Le schéma est désormais courant : « Un courrier volumineux arrive, parfois vingt pages. L’agent le copie-colle dans une IA grand public pour obtenir un résumé, puis pour préparer une réponse, qu’il relit ensuite avec son expertise métier. » Le gain de temps est réel, mais le cadre fait défaut. « On fait transiter des données de citoyens vers des outils non maîtrisés, parfois hors du territoire. C’est un vrai sujet pour les DSI. »
La fiabilité pose aussi question. « Une IA générative produit des réponses plausibles, pas nécessairement justes. » Il cite un test récent : « J’ai demandé jusqu’à quand on pouvait s’inscrire sur les listes électorales. La réponse était erronée. Si une mairie diffuse ce type d’information, l’impact en termes de confiance est immédiat. »
Automatiser, oui, mais sans perdre la main
Pour les collectivités, l’enjeu devient celui de la maîtrise. « La mairie est le dernier maillon du service public. Elle applique un empilement de règles européennes, nationales et locales. Le PLU, par exemple, vient s’ajouter au code de l’urbanisme. Pour un humain, c’est complexe. Pour une IA correctement alimentée, c’est parfaitement gérable. »
L’intérêt se situe dans la qualification automatique des demandes. « Aujourd’hui, soit l’agent, soit l’usager, fait le travail de compréhension. Avec l’IA, la demande arrive structurée, prête à être instruite. L’agent n’a plus à ressaisir, il décide. »
Cette automatisation n’est pas neutre sur le plan de la sécurité. « Le premier vecteur de risque reste l’humain. » Authentification forte, mises à jour permanentes, surveillance des comportements anormaux font partie du socle. « Nos infrastructures repoussent en permanence des tentatives automatisées. On parle de centaines, parfois de milliers par jour ». À noter que Hello Spot prévoit le lancement, à partir d’avril, d’un socle fonctionnel gratuit de sa plateforme, destiné à permettre aux petites communes d’engager une première étape d’automatisation sans investissement initial.
La conformité réglementaire complète le dispositif. « Le RGPD impose une règle simple : on conserve les données uniquement tant qu’elles sont justifiées. Ensuite, on supprime ou on anonymise. Les statistiques restent exploitables, sans conserver d’informations personnelles ». Dans cette logique, l’IA devient aussi un outil défensif. « Les attaquants l’utilisent.
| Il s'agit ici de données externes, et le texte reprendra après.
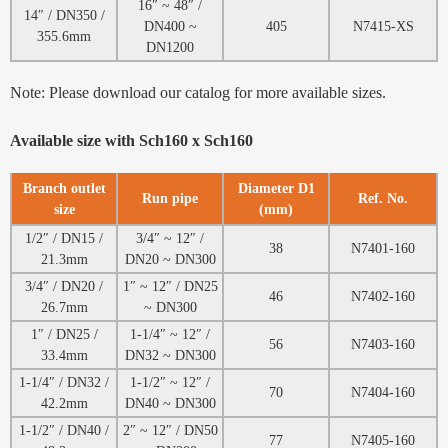
16″ ~ 48″ /
14″ / DN350 /
DN400 ~
405
N7415-XS
355.6mm
DN1200
Note: Please download our catalog for more available sizes.
Available size with Sch160 x Sch160
Branch outlet
Diameter D1
Run pipe
Ref. No.
size
(mm)
1/2″ / DN15 /
3/4″ ~ 12″ /
38
N7401-160
21.3mm
DN20 ~ DN300
3/4″ / DN20 /
1″ ~ 12″ / DN25
46
N7402-160
26.7mm
~ DN300
1″ / DN25 /
1-1/4″ ~ 12″ /
56
N7403-160
33.4mm
DN32 ~ DN300
1-1/4″ / DN32 /
1-1/2″ ~ 12″ /
70
N7404-160
42.2mm
DN40 ~ DN300
1-1/2″ / DN40 /
2″ ~ 12″ / DN50
77
N7405-160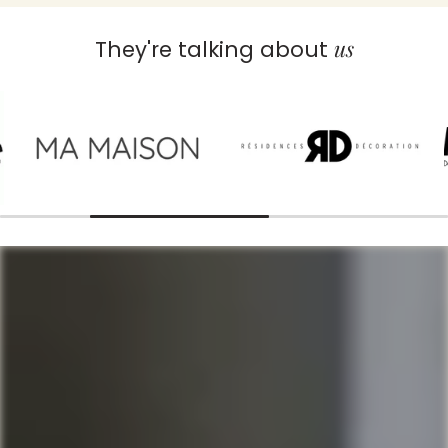
us
They're talking about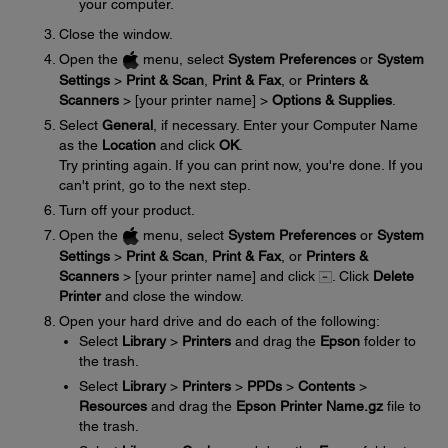
your computer.
Close the window.
Open the
menu, select
System Preferences
or
System
Settings
>
Print & Scan
,
Print & Fax
, or
Printers &
Scanners
> [your printer name] >
Options & Supplies
.
Select
General
, if necessary. Enter your Computer Name
as the
Location
and click
OK
.
Try printing again. If you can print now, you're done. If you
can't print, go to the next step.
Turn off your product.
Open the
menu, select
System Preferences
or
System
Settings
>
Print & Scan
,
Print & Fax
, or
Printers &
Scanners
> [your printer name] and click
. Click
Delete
Printer
and close the window.
Open your hard drive and do each of the following:
Select
Library
>
Printers
and drag the
Epson
folder to
the trash.
Select
Library
>
Printers
>
PPDs
>
Contents
>
Resources
and drag the
Epson Printer Name.gz
file to
the trash.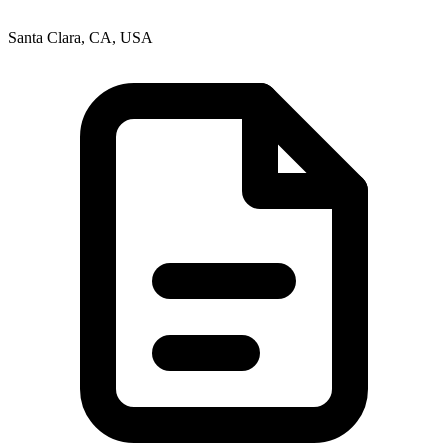
Santa Clara, CA, USA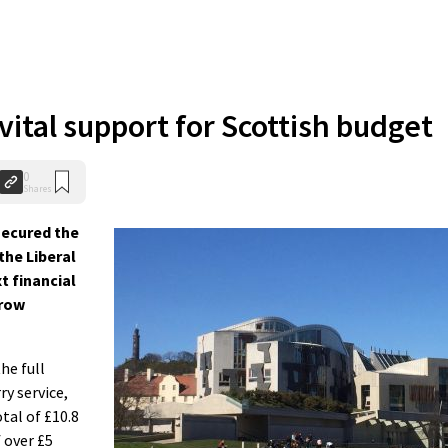
vital support for Scottish budget
0
Shares
ecured the
the Liberal
t financial
rrow
he full
ry service,
al of £10.8
f over £5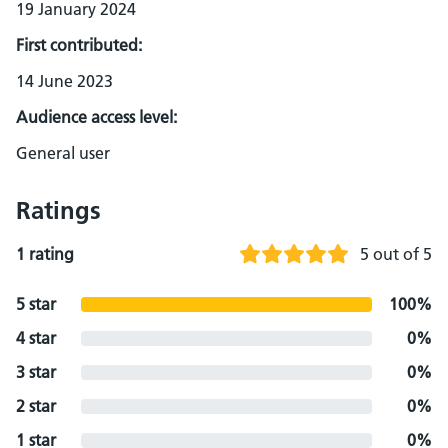
19 January 2024
First contributed:
14 June 2023
Audience access level:
General user
Ratings
1 rating
5 out of 5
5 star
100%
4 star
0%
3 star
0%
2 star
0%
1 star
0%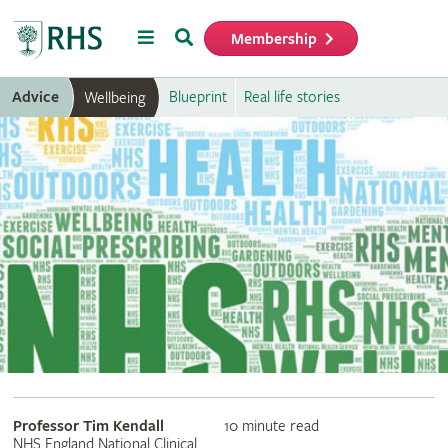
Menu
Search
Membership
Home
Advice
Blueprint
Real life stories
Wellbeing
Professor Tim Kendall
10 minute read
NHS England National Clinical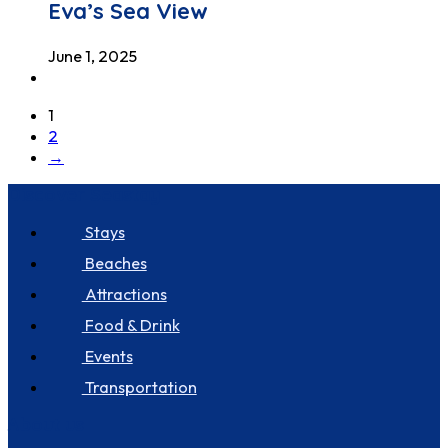
Eva’s Sea View
June 1, 2025
1
2
→
Discover Seastay
Stays
Beaches
Attractions
Food & Drink
Events
Transportation
About us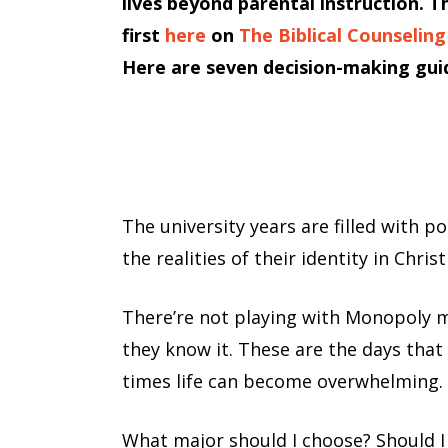
lives beyond parental instruction. T
first
here
on
The Biblical Counseling
Here are seven decision-making guid
The university years are filled with p
the realities of their identity in Chri
There’re not playing with Monopoly m
they know it. These are the days that s
times life can become overwhelming.
What major should I choose? Should I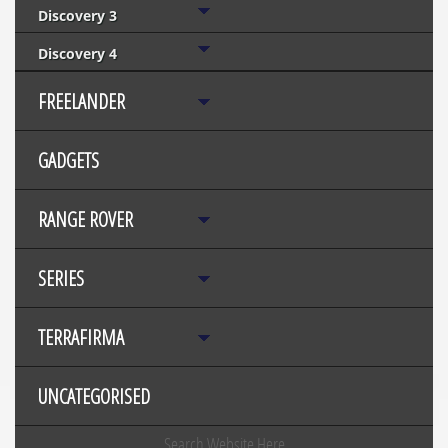
Discovery 3
Discovery 4
FREELANDER
GADGETS
RANGE ROVER
SERIES
TERRAFIRMA
UNCATEGORISED
Search Website Here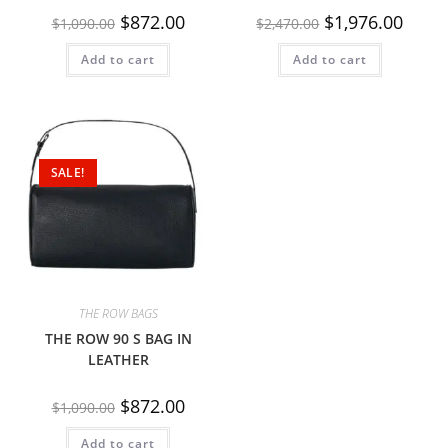
$
872.00
$
1,976.00
$
1,090.00
$
2,470.00
Add to cart
Add to cart
SALE!
THE ROW BAGS
THE ROW 90 S BAG IN
LEATHER
$
872.00
$
1,090.00
Add to cart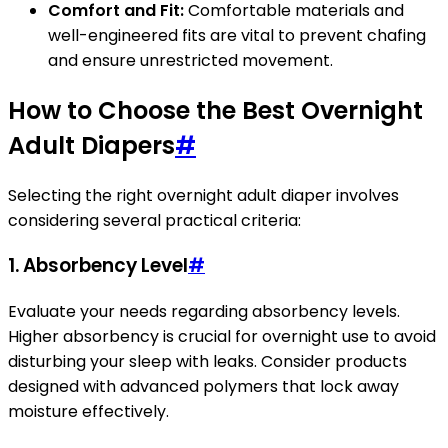
Comfort and Fit:
Comfortable materials and
well-engineered fits are vital to prevent chafing
and ensure unrestricted movement.
How to Choose the Best Overnight
Adult Diapers
#
Selecting the right overnight adult diaper involves
considering several practical criteria:
1. Absorbency Level
#
Evaluate your needs regarding absorbency levels.
Higher absorbency is crucial for overnight use to avoid
disturbing your sleep with leaks. Consider products
designed with advanced polymers that lock away
moisture effectively.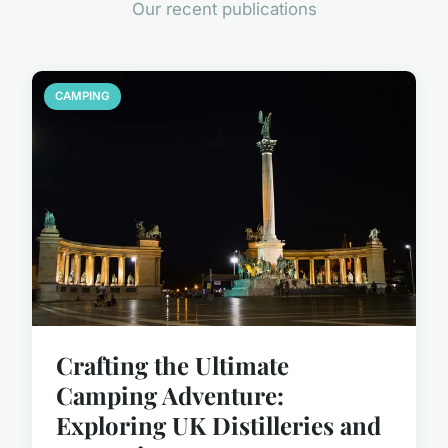
Our recent publications
CAMPING
Crafting the Ultimate
Camping Adventure:
Exploring UK Distilleries and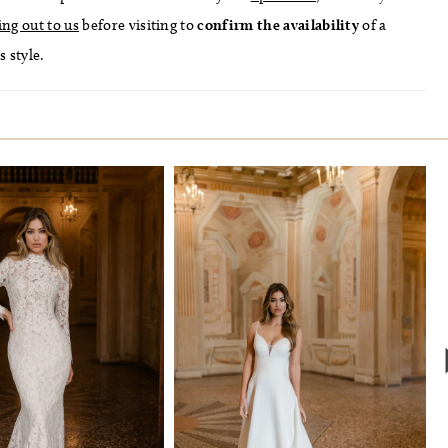
ing out to us
before visiting to
confirm
the availability
of a
s style.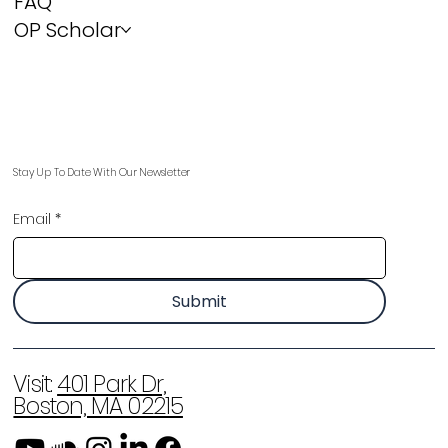
FAQ
OP Scholar
Stay Up To Date With Our Newsletter
Email
*
Submit
Visit:
401 Park Dr,
Boston, MA 02215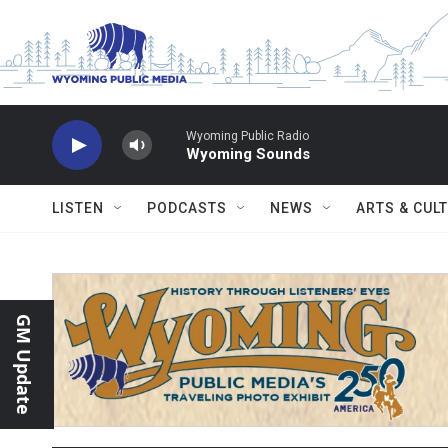
Skip to main content
Wyoming Public Radio
Wyoming Sounds
LISTEN
PODCASTS
NEWS
ARTS & CUL
GM Update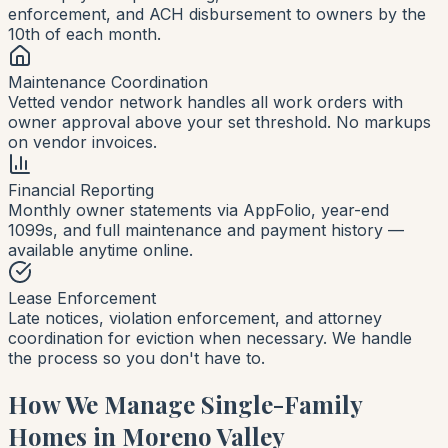
enforcement, and ACH disbursement to owners by the
10th of each month.
Maintenance Coordination
Vetted vendor network handles all work orders with
owner approval above your set threshold. No markups
on vendor invoices.
Financial Reporting
Monthly owner statements via AppFolio, year-end
1099s, and full maintenance and payment history —
available anytime online.
Lease Enforcement
Late notices, violation enforcement, and attorney
coordination for eviction when necessary. We handle
the process so you don't have to.
How We Manage Single-Family
Homes in Moreno Valley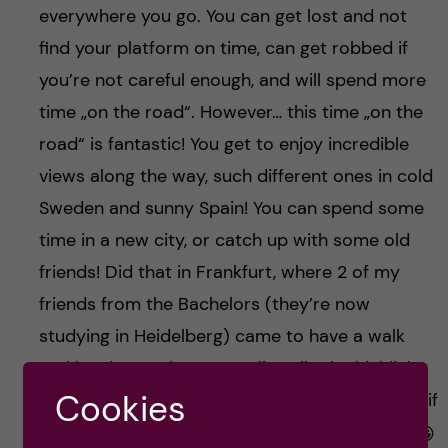
everywhere you go. You can get lost and not
find your platform on time, can get robbed if
you’re not careful enough, and will spend more
time „on the road“. However… this time „on the
road“ is fantastic! You get to enjoy incredible
views along the way, such different ones in cold
Sweden and sunny Spain! You can spend some
time in a new city, or catch up with some old
friends! Did that in Frankfurt, where 2 of my
friends from the Bachelors (they’re now
studying in Heidelberg) came to have a walk
and lunch together. It was literally the highlight
Cookies
of the whole trip, and wouldn’t have happened if
I wasn’t „casually passing by“ with my train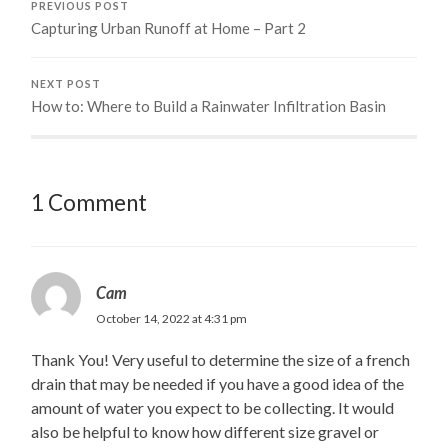
PREVIOUS POST
Capturing Urban Runoff at Home – Part 2
NEXT POST
How to: Where to Build a Rainwater Infiltration Basin
1 Comment
Cam
October 14, 2022 at 4:31 pm
Thank You! Very useful to determine the size of a french
drain that may be needed if you have a good idea of the
amount of water you expect to be collecting. It would
also be helpful to know how different size gravel or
Les collectivités doivent en faire autant pour détecter et prévenir. »
La contrainte financière reste centrale. « Le budget d’une mairie par citoyen est stable, alors que la population et les demandes augmentent. » L’automatisation apparaît comme l’un des rares leviers pour maintenir le niveau de service sans dégrader les délais ni la qualité. Le sujet dépasse donc la technologie. Il interroge la capacité des mairies à moderniser leurs services sans fragiliser la confiance, particulièrement dans une période où chaque dysfonctionnement peut devenir hautement visible.